UAE was evaluated every 3–12 months in all patients. Each patient was trained on the two separate urine collections of the daytime (h 8–20) and night-time (h 20–8). Albuminuria was determined by radioimmunoassay with double antibody (Sclavo, Milan, Italy). The upper limit of the normal range was 30 mg/day (15). MA was defined as the presence of UAE between 30 and 300 mg/24 h in two or all three 24-h urine samples over a period of 3–6 months (16), with no urinary tract infection, and macroalbuminuria as the presence of UAE >300 mg/day. Urine culture was performed in all patients. Creatinine was evaluated once per year with the Jaffè method. Glomerular filtration rate (GFR) was calculated with the Schwartz and Counahan-Barratt methods until age 18 years and with the estimated Modification of Diet in Renal Disease (MDRD)afterward. Because the values obtained in the transition phase by means of the two methods were statistically different (P < 0.0001), the analysis of the possible GFR variations was performed separately by comparing the first and last value of each time period (<18 years/>18 years). BMI was expressed according to the Italian percentiles for age and sex. HbA_1c levels were measured by HPLC with the Auto A1c TM Analyzer HA 8110 (Kyoto Daiichi, Kagaku, Japan). The normal range was 4.3–5.9%. Serum cholesterol, HDL cholesterol, and triglycerides were measured with standard laboratory techniques; LDL cholesterol was calculated with the Friedewald equation. Detailed Tanner staging of puberty was available in all patients. Arterial blood pressure was measured with the patients seated using a standard mercury sphygmomanometer at each examination and calculated as the mean of 2 measurements. Patients with a blood pressure >95th percentile for age were considered hypertensive (17).

Statistical analysis

In each patient with abnormal UAE values, in addition to the first abnormal value, all measurements performed during the entire follow-up of pathologic UAE values were used to calculate mean UAE values. The remaining parameters, HbA_1c and lipid profiles, were evaluated both at the onset of abnormal UAE and during the whole abnormal UAE period or the possible subsequent normalization period. All calculations were performed with the commercially available program SPSS 14.0.1 (Statistical Package for Social Science, Chicago, IL). Data distribution was analyzed by means of skewness and kurtosis coefficients and Kolmogorov–Smirnov test. In normally distributed variables, comparison between groups was performed by unpaired Student t test, and comparison within groups was performed by a paired t test. Pearson correlation coefficients were used to calculate correlations between normally distributed values. In non-normally distributed variables, a Mann–Whitney U test, a Wilcoxon test, and Spearman rank correlation coefficients were used. Categoric variables were analyzed using a χ² test. P < 0.05 was considered as significant for each test.

RESULTS

Of the 490 patients followed up, 44 were identified as having MA, and 10 (23%) of these progressed to macroalbuminuria. Therefore, the cumulative prevalence of abnormal UAE was 9% (95% CI 6.5–11.5): 7% (34 patients) with MA and 2% (10 patients) with macroalbuminuria. Of the 41 patients with MA included in the study, 9 progressed to macroalbuminuria (Fig. 1) after 1–3.5 years of MA. No patients with macroalbuminuria were overweight.
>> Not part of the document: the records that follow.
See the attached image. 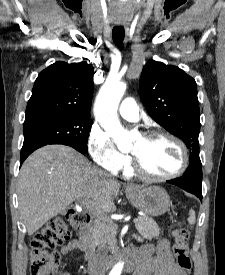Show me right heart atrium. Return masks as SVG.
Listing matches in <instances>:
<instances>
[{
	"instance_id": "d8ad5b80",
	"label": "right heart atrium",
	"mask_w": 225,
	"mask_h": 275,
	"mask_svg": "<svg viewBox=\"0 0 225 275\" xmlns=\"http://www.w3.org/2000/svg\"><path fill=\"white\" fill-rule=\"evenodd\" d=\"M88 149L100 168L116 172L127 168L130 163V157L120 152L109 134L97 125L90 130Z\"/></svg>"
}]
</instances>
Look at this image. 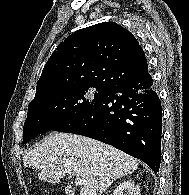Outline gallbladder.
<instances>
[{
	"label": "gallbladder",
	"mask_w": 189,
	"mask_h": 195,
	"mask_svg": "<svg viewBox=\"0 0 189 195\" xmlns=\"http://www.w3.org/2000/svg\"><path fill=\"white\" fill-rule=\"evenodd\" d=\"M65 192L67 195H73L72 194L73 191L69 187H65Z\"/></svg>",
	"instance_id": "obj_1"
}]
</instances>
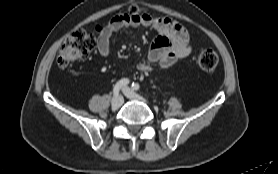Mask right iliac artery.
Returning a JSON list of instances; mask_svg holds the SVG:
<instances>
[{
    "label": "right iliac artery",
    "instance_id": "1",
    "mask_svg": "<svg viewBox=\"0 0 278 174\" xmlns=\"http://www.w3.org/2000/svg\"><path fill=\"white\" fill-rule=\"evenodd\" d=\"M128 84H129V79H127V78H123V79L119 80V81L115 84V86H114V88H113V94H114V96L119 95V91H120L122 88H124L125 86H127Z\"/></svg>",
    "mask_w": 278,
    "mask_h": 174
}]
</instances>
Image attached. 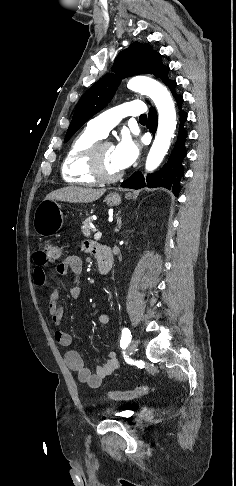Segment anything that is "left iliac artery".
<instances>
[{
    "label": "left iliac artery",
    "mask_w": 236,
    "mask_h": 486,
    "mask_svg": "<svg viewBox=\"0 0 236 486\" xmlns=\"http://www.w3.org/2000/svg\"><path fill=\"white\" fill-rule=\"evenodd\" d=\"M131 337L132 336L130 330L127 327L123 328L120 346L122 348H125L131 342Z\"/></svg>",
    "instance_id": "left-iliac-artery-1"
}]
</instances>
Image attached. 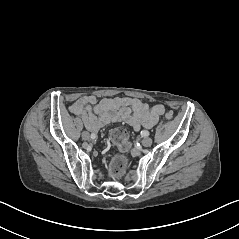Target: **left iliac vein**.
Wrapping results in <instances>:
<instances>
[{
    "label": "left iliac vein",
    "instance_id": "1",
    "mask_svg": "<svg viewBox=\"0 0 239 239\" xmlns=\"http://www.w3.org/2000/svg\"><path fill=\"white\" fill-rule=\"evenodd\" d=\"M151 144H152V139L150 137L143 138L142 145L144 147H149V146H151Z\"/></svg>",
    "mask_w": 239,
    "mask_h": 239
}]
</instances>
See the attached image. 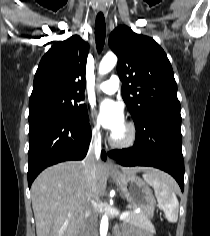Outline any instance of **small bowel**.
Listing matches in <instances>:
<instances>
[{
    "label": "small bowel",
    "mask_w": 210,
    "mask_h": 236,
    "mask_svg": "<svg viewBox=\"0 0 210 236\" xmlns=\"http://www.w3.org/2000/svg\"><path fill=\"white\" fill-rule=\"evenodd\" d=\"M118 236H120V235H118ZM122 236H152V235H150L149 233H146V232L137 233V232H133L129 229H126V230H124V233Z\"/></svg>",
    "instance_id": "small-bowel-1"
}]
</instances>
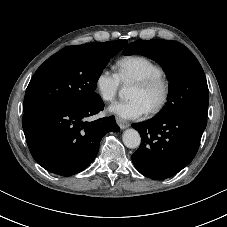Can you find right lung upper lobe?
I'll use <instances>...</instances> for the list:
<instances>
[{
  "label": "right lung upper lobe",
  "mask_w": 227,
  "mask_h": 227,
  "mask_svg": "<svg viewBox=\"0 0 227 227\" xmlns=\"http://www.w3.org/2000/svg\"><path fill=\"white\" fill-rule=\"evenodd\" d=\"M124 41V44H123V47L127 44V41L126 40H123ZM91 44V43H90Z\"/></svg>",
  "instance_id": "cb5924a9"
}]
</instances>
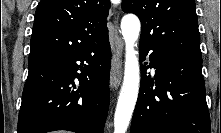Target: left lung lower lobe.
<instances>
[{"instance_id":"0a47b994","label":"left lung lower lobe","mask_w":221,"mask_h":133,"mask_svg":"<svg viewBox=\"0 0 221 133\" xmlns=\"http://www.w3.org/2000/svg\"><path fill=\"white\" fill-rule=\"evenodd\" d=\"M141 86L130 133H210L202 57L140 41Z\"/></svg>"}]
</instances>
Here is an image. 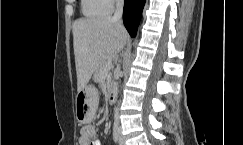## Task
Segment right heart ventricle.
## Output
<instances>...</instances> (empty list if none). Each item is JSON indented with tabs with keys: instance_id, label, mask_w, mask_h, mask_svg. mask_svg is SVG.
<instances>
[{
	"instance_id": "e07e8e85",
	"label": "right heart ventricle",
	"mask_w": 243,
	"mask_h": 145,
	"mask_svg": "<svg viewBox=\"0 0 243 145\" xmlns=\"http://www.w3.org/2000/svg\"><path fill=\"white\" fill-rule=\"evenodd\" d=\"M81 9L82 13L90 18L108 15L111 10L104 0H81Z\"/></svg>"
}]
</instances>
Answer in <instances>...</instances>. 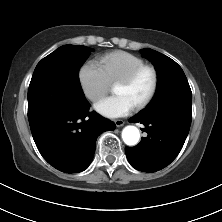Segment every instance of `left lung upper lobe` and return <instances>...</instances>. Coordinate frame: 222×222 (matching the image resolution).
I'll return each instance as SVG.
<instances>
[{"label":"left lung upper lobe","instance_id":"5c2ea615","mask_svg":"<svg viewBox=\"0 0 222 222\" xmlns=\"http://www.w3.org/2000/svg\"><path fill=\"white\" fill-rule=\"evenodd\" d=\"M142 55L153 63L158 75L156 94L144 110L167 101L192 104V93L187 78L174 60L149 48L142 49Z\"/></svg>","mask_w":222,"mask_h":222}]
</instances>
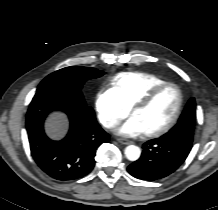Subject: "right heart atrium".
Segmentation results:
<instances>
[{
    "label": "right heart atrium",
    "instance_id": "right-heart-atrium-1",
    "mask_svg": "<svg viewBox=\"0 0 218 210\" xmlns=\"http://www.w3.org/2000/svg\"><path fill=\"white\" fill-rule=\"evenodd\" d=\"M94 106L100 122L108 129L118 126L130 113V108L111 88L97 92Z\"/></svg>",
    "mask_w": 218,
    "mask_h": 210
}]
</instances>
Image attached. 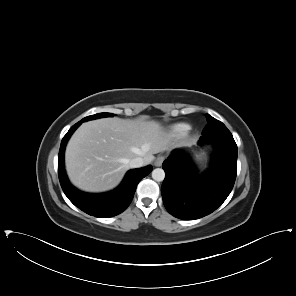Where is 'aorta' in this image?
<instances>
[{
    "instance_id": "1",
    "label": "aorta",
    "mask_w": 296,
    "mask_h": 296,
    "mask_svg": "<svg viewBox=\"0 0 296 296\" xmlns=\"http://www.w3.org/2000/svg\"><path fill=\"white\" fill-rule=\"evenodd\" d=\"M152 178L155 180V181H163L164 178H165V172L162 168H156L152 171Z\"/></svg>"
}]
</instances>
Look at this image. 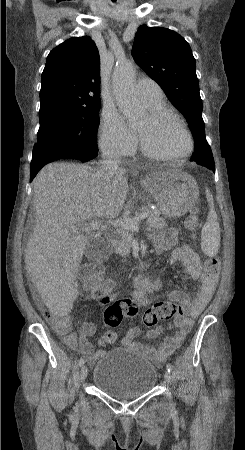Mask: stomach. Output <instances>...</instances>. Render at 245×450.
<instances>
[{
	"mask_svg": "<svg viewBox=\"0 0 245 450\" xmlns=\"http://www.w3.org/2000/svg\"><path fill=\"white\" fill-rule=\"evenodd\" d=\"M142 186L167 218L184 216L199 197L196 180L191 175L174 169L161 168L152 172L142 181Z\"/></svg>",
	"mask_w": 245,
	"mask_h": 450,
	"instance_id": "0dacf381",
	"label": "stomach"
}]
</instances>
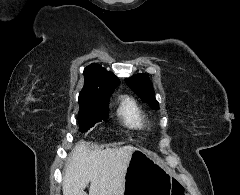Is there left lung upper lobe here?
Instances as JSON below:
<instances>
[{
  "mask_svg": "<svg viewBox=\"0 0 240 195\" xmlns=\"http://www.w3.org/2000/svg\"><path fill=\"white\" fill-rule=\"evenodd\" d=\"M126 84L152 109H159V103L155 99L152 83L146 74H137L125 79Z\"/></svg>",
  "mask_w": 240,
  "mask_h": 195,
  "instance_id": "left-lung-upper-lobe-1",
  "label": "left lung upper lobe"
}]
</instances>
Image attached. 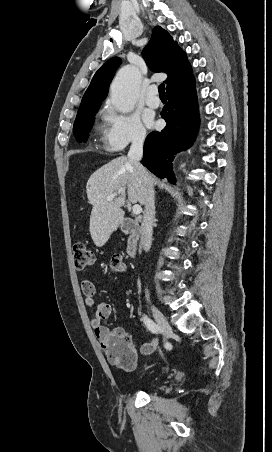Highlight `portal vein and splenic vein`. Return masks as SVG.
Instances as JSON below:
<instances>
[{"label":"portal vein and splenic vein","instance_id":"portal-vein-and-splenic-vein-1","mask_svg":"<svg viewBox=\"0 0 272 452\" xmlns=\"http://www.w3.org/2000/svg\"><path fill=\"white\" fill-rule=\"evenodd\" d=\"M118 194H120V191L115 192V193L111 194L110 196H108L107 200H108V201L113 200ZM132 212H133V214H135V215H139V214L142 212L141 206H140V205H137V204H136V205H133V207H132Z\"/></svg>","mask_w":272,"mask_h":452}]
</instances>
Patient flowchart (N, nighttime MA; D, only daytime MA).

Eight of these 41 patients showed abnormal UAE values since diabetic onset. These eight patients were all pubescent and showed an older age at onset (12.4 ± 1.4 vs. 7.7 ± 3.4 years, P < 0.0001) than the patients with later onset of MA (5.2 ± 4.7 years after diabetes diagnosis).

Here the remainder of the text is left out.